# Little or no smoke flavor.



## Caryk (Sep 8, 2020)

Hey everyone, hope yall had a good Labor Day weekend. So I am posting this because I recently purchased a homemade 1/2 inch offset smoker. I have done about six cooks on it so far, mostly brisket. Been using pecan wood i bought from a wood seller near Bastrop Texas, i asked for the more dry wood than wet. Problem is I am noticing very kettle smoke flavor. Even a few days after the fact, so it cannot be desensitization from being around smoke all day. The pit runs amazing, mostly vapors, if not clear blue smoke. Anyone have any ideas whats going on? The bark and smoke rings are amazing also, food is juicy and tender just no smoke flavor. Only delicious meat flavor.


----------



## GaryHibbert (Sep 9, 2020)

I don't really know what to tell you Caryk.  By the look of things and what you say about the quality of the meat coming off the Q, it seems like the smoker is working real well.  About all I can suggest is that you try a stronger wood.  Pecan is, IMO, a medium strength wood.  Maybe try hickory--very similar to pecan, but much stronger.  Mesquite is another option, but it is a VERY powerful wood.  I've found that a mix of pecan and mesquite (about 2/3 pecan to 1/3 mesquite works real nicely with pork.
Hopefully, someone who knows more  about offsets will be along to help you out.
BTW, that's a good looking smoker.
Gary


----------



## daspyknows (Sep 9, 2020)

I would experiment with the wood.  Food looks really good.


----------



## noboundaries (Sep 9, 2020)

If the wood is too dry it carbonizes too quickly. Not a lot different than burning lump. Try adding a water pan next to the firebox in the cook chamber. The extra moisture in the chamber will help condense smoky micro-droplets (aka steam) on the meat. My super-taster wife won't eat meat smoked in a moist chamber because she says it's too smoky.


----------



## tag0401 (Sep 9, 2020)

I agree with Gary. I also consider pecan to be a mild smoke and I personally mix with hickory or mesquite to get a little bit stronger flavor that works well with pork.


----------



## Caryk (Sep 9, 2020)

GaryHibbert said:


> I don't really know what to tell you Caryk.  By the look of things and what you say about the quality of the meat coming off the Q, it seems like the smoker is working real well.  About all I can suggest is that you try a stronger wood.  Pecan is, IMO, a medium strength wood.  Maybe try hickory--very similar to pecan, but much stronger.  Mesquite is another option, but it is a VERY powerful wood.  I've found that a mix of pecan and mesquite (about 2/3 pecan to 1/3 mesquite works real nicely with pork.
> Hopefully, someone who knows more  about offsets will be along to help you out.
> BTW, that's a good looking smoker.
> Gary


Thank you for the reply Gary, I will have to give some different types of wood a try next cook for sure! I'm sure mesquite will be easy to find around here


----------



## Caryk (Sep 9, 2020)

daspyknows said:


> I would experiment with the wood.  Food looks really good.

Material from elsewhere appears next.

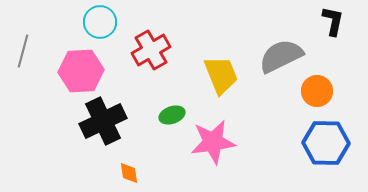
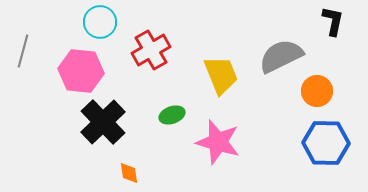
pink hexagon: rotated 9 degrees clockwise
black cross: moved 1 px down; rotated 18 degrees counterclockwise
pink star: moved 5 px right; rotated 24 degrees clockwise
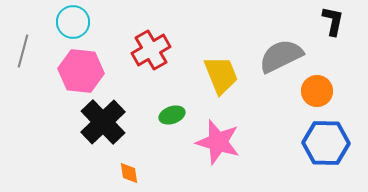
cyan circle: moved 27 px left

Thank you! It was very good, just not enough smoke! I will update once I get some different wood to burn


----------



## Caryk (Sep 9, 2020)

noboundaries said:


> If the wood is too dry it carbonizes too quickly. Not a lot different than burning lump. Try adding a water pan next to the firebox in the cook chamber. The extra moisture in the chamber will help condense smoky micro-droplets (aka steam) on the meat. My super-taster wife won't eat meat smoked in a moist chamber because she says it's too smoky.


Thanks for the advise! I was running a water pan under the grate closest to the fire box. I had some 1/4" steel plates under for tuning plates so I set the water pan on top of those. Worked good except for the chicken sitting right above it, not even a smoke ring made it to those i guess because the pan was blocking the smoke from getting to it. Gonna try to find a way to get the pan to sit in the fire box some how. Or just set it on the bottom grate so some smoke can reach that area.


----------



## thirdeye (Sep 9, 2020)

Change wood.  Consider buying a firewood moisture meter, about $80.

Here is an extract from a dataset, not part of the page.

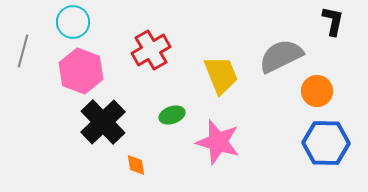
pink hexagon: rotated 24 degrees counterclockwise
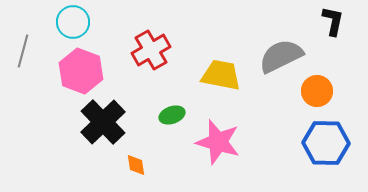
yellow trapezoid: rotated 57 degrees counterclockwise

The wood dealer I use has wood tested at 15% moisture content. It's usually split a few days before selling. When I get it, it actually smells like wood... This is before burning. When compared to chunks from 3 or 4 months ago, the difference is very noticeable.  If you plan on stocking up for 6 months, get some on the green side so you can use it as it ages.


----------



## Caryk (Sep 9, 2020)

thirdeye said:


> Change wood.  Consider buying a firewood moisture meter, about $80.
> 
> The wood dealer I use has wood tested at 15% moisture content. It's usually split a few days before selling. When I get it, it actually smells like wood... This is before burning. When compared to chunks from 3 or 4 months ago, the difference is very noticeable.  If you plan on stocking up for 6 months, get some on the green side so you can use it as it ages.

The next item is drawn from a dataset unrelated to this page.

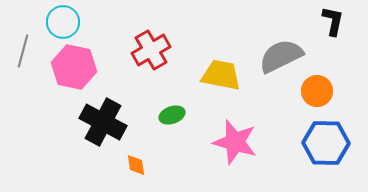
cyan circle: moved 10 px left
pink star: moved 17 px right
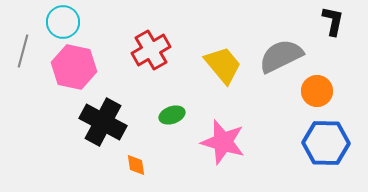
yellow trapezoid: moved 2 px right, 10 px up; rotated 39 degrees clockwise
pink star: moved 12 px left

He offered more green wood and  i told him all dry for a cleaner burn. I guess when I use the dry stuff up ill go back and get the less seasoned stuff and see how it goes. I'll look up one of those meters also! Thank you


----------



## Jonok (Sep 17, 2020)

Use mostly fruit wood here in Michigan because it’s free from the orchards, but in my opinion, the greener the better.  You need something dry for heat, but wet wood on top of a well-managed fire. makes nice smoke.


----------



## Caryk (Sep 27, 2020)

Jonok said:


> Use mostly fruit wood here in Michigan because it’s free from the orchards, but in my opinion, the greener the better.  You need something dry for heat, but wet wood on top of a well-managed fire. makes nice smoke.


I have never tried the fruit woods before. Which do you recommend?


----------



## Jonok (Sep 27, 2020)

I really like peach when I can find it, but cherry and Apple are most readily available to me and work very well too.


----------